Both “Hidden Worlds” and the Hell House produce scenes of darkness, pulsating beats, and transgression, revealing not only a discursive repression or rejection of these elements but a seductive pleasure in performing them. Sovereignty over one’s national and bodily autonomy is the intent for the security state and its citizens, but the performance of this sovereignty shows that discursive intent is only one aspect of repression. Rather, the drama creators, the state, and the church are inescapably affected as they engage in a pleasurable reproduction of the moral panic. Digital and bodily leaks may be feared, but they are also amplified by these institutions and actors as they attempt to quell them. 

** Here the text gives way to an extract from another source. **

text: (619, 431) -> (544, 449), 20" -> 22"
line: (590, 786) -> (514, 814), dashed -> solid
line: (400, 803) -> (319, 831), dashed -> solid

This ambivalence is evident in the imagery associated with CBC, the Egyptian channel that aired “Hidden Worlds.” In a landscape of media restructuring and legal measures by the Egyptian state to curb the capacities of digital media, the General Intelligence Services owns almost half of the shares in the CBC through a private equity firm. This is relevant for a storyline which laments the loss of morality in journalism and the nation and presents an honorable journalist and police officer as the harbingers of justice. A re-design of the CBC’s branding by Velvet mediendesign during the production of “Hidden Worlds” visualizes the allure of the digital and its effect on the body.  



The elemental nature of these depictions of the body are worth noting. Through the scenes, this amorphous body moves through and as light particles, water, and fabric. Across desert landscapes and digital vector maps, the digital body leaks and flows, pulling the Egyptian flag alongside it. On the web page explaining the brand identity, the company writes: 

 “Born from the brand’s mission statement “We go further”, this energy flow had to break free from the stand-still and spread out as light, giving birth to a life circle.

The logo becomes a transparent silhouette in the shape of the cut-out circles, containing the sparks of the whole prismatic spectrum: the energy of the Egyptian nation.” (“CBC Channel Re-Design,” 2017)
 

This reference to the “energy of the Egyptian nation” and its depiction as a fluid-like body is a visual representation of digital media's relationship to bodily and national sovereignty. It points to the inescapably transnational character of Egyptian popular culture, where the digital technologies of satellite television and social media platforms activate the security state in new and familiar ways. In this way, this case study shows how recoding processes are enacted to contend with challenges to national sovereignty like the digital leak. It challenges designations of the Egyptian state and the Evangelical church as conservative or religious, blending secular tools, religious discourse, and bodily performance and the pedagogies of fear which are practiced to enact bodily and national borders. At the same time, it reveals the leakiness that is part of these performances, betraying the limits of discursive intent in such performances of state power.